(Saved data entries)
--- START ---
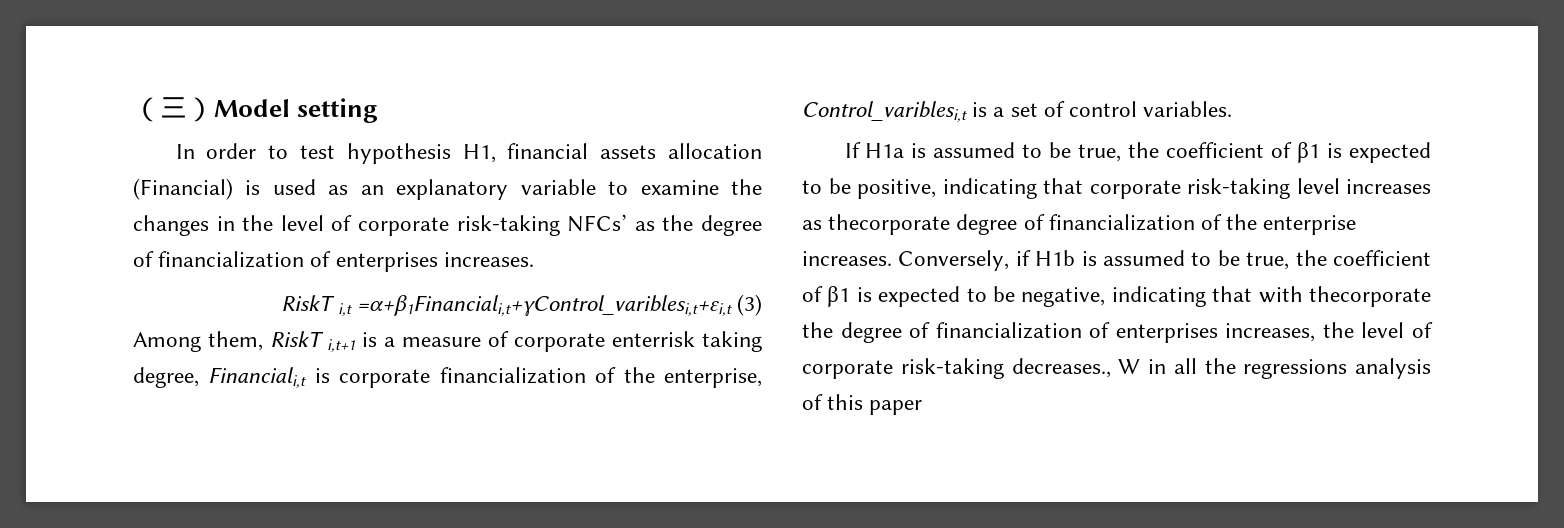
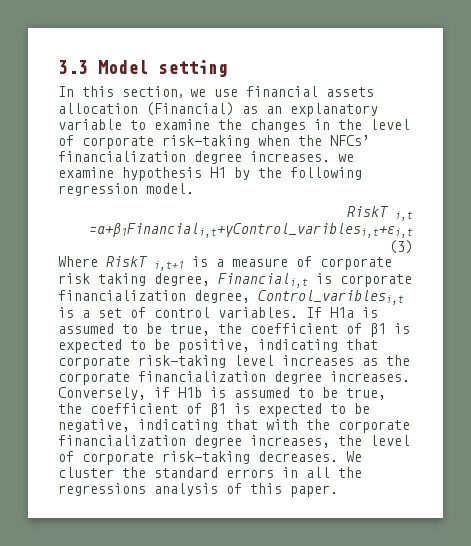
[133,97,214,122] （三） -> [58,60,88,74] 3.3
[206,143,496,164] order to test hypothesis H1, -> [82,86,238,99] this section，we use
[245,179,316,195] is used -> (234, 109) none
[567,214,763,236] [133,251,534,272] NFCs’ as the degree of financialization of enterprises increases. -> [258,135,370,146] [58,151,354,164] [58,167,362,181] [58,183,194,196] when the NFCs’ financialization degree increases. we examine hypothesis H1 by the following regression model.
[133,331,263,352] Among them, -> [58,256,98,267] Where
[612,331,695,347] enterrisk -> [58,273,90,284] risk
[595,367,763,388] of the enterprise, -> [194,290,250,303] degree,
(1233, 109) // -> (298, 312) none
[828,214,1357,235] thecorporate degree of financialization of the enterprise -> [386,355,410,366] [58,371,322,385] the corporate financialization degree
[1309,286,1431,307] [802,322,1218,343] thecorporate the degree of financialization of enterprises -> [306,419,410,433] [58,435,242,448] the corporate financialization degree
[1011,358,1141,378] decreases., W -> [258,451,362,462] [58,467,274,478] decreases. We cluster the standard errors
[869,400,923,415] paper -> [290,485,338,497] paper.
--- END ---
**Request**
Retype exactly the lines from the one containing "[828,214,1357,235] thecorporate degree" through the last line of the records above, including both.

**Written answer**
[828,214,1357,235] thecorporate degree of financialization of the enterprise -> [386,355,410,366] [58,371,322,385] the corporate financialization degree
[1309,286,1431,307] [802,322,1218,343] thecorporate the degree of financialization of enterprises -> [306,419,410,433] [58,435,242,448] the corporate financialization degree
[1011,358,1141,378] decreases., W -> [258,451,362,462] [58,467,274,478] decreases. We cluster the standard errors
[869,400,923,415] paper -> [290,485,338,497] paper.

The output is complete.